Flunstellas are flocks, clusters and constellations of ideas, emotions and memories, that appear in social spaces.
They have been reported to move around social spaces, interacting with people, each other and their environment, seemingly with a life of their own. Some behave under our control, with others seemingly acting for themselves. No one knows exactly what they are or what causes them.
We share the findings of our investigations to inspire people to get involved and explore this phenomenon themselves. We deliver educational activities to better inform the public of the benefits that understanding Flunstellas can give us.

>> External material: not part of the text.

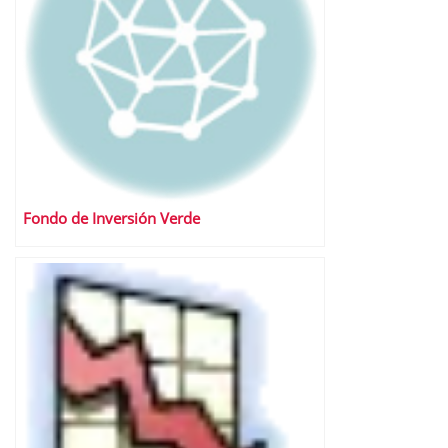
Fondo de Inversión Verde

Following interviews with a series of reliable witnesses, we have compiled the following facts.
Where and When?
Witnesses describe seeing Flunstellas floating in social spaces, mostly in spaces that strangers share, such as waiting rooms, shops, cafes and libraries. It has been noted that the content of Flunstellas often describe heightened or mixed emotion. It is possible that this phenomenon is triggered when people are thinking about intense personal dramas.
These thought visualisations take on a wide range of different appearances, most people describe them as being organic looking, with some taking on opaque and abstract shapes and other appearing as translucent forms containing images and language.
It seems that they have limited ability to sense and understand what is happening around them in their environment, among the people, thoughts and emotions inhabiting it. They each appear to have their own very basic needs and drives, but haven’t demonstrated the kind of intelligence found in more complex life forms. They appear to have differing degrees of independence from the person thinking and feeling them, some following that persons wishes; others acting independently.
They have the ability to float, to move around in a variety of ways, change states, such as size colour, opacity and contents. Some seem to have the ability to communicate and affect the behaviour of other thoughts and feelings. Although not intelligent in themselves, they are social. When interacting in groups, more complex behaviors have been observed.